- Opening Delimiter -

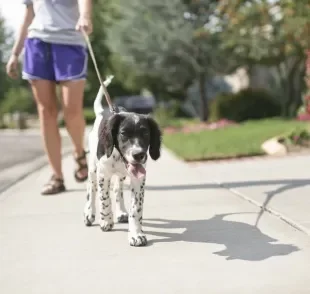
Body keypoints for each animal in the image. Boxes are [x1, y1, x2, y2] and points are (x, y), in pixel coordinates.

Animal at [84, 76, 162, 246]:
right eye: (123, 133)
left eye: (146, 133)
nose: (139, 155)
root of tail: (102, 112)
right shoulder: (103, 174)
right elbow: (104, 198)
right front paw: (106, 220)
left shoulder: (138, 178)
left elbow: (136, 209)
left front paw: (136, 234)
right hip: (93, 168)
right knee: (91, 189)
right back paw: (89, 214)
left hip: (122, 175)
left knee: (117, 189)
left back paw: (120, 212)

- Closing Delimiter -

WHAT IS REQUIRED :: From the "right shoulder: (103, 174)" line to the close of the listing, restate each line word for word.

ANSWER ::
right shoulder: (103, 174)
right elbow: (104, 198)
right front paw: (106, 220)
left shoulder: (138, 178)
left elbow: (136, 209)
left front paw: (136, 234)
right hip: (93, 168)
right knee: (91, 189)
right back paw: (89, 214)
left hip: (122, 175)
left knee: (117, 189)
left back paw: (120, 212)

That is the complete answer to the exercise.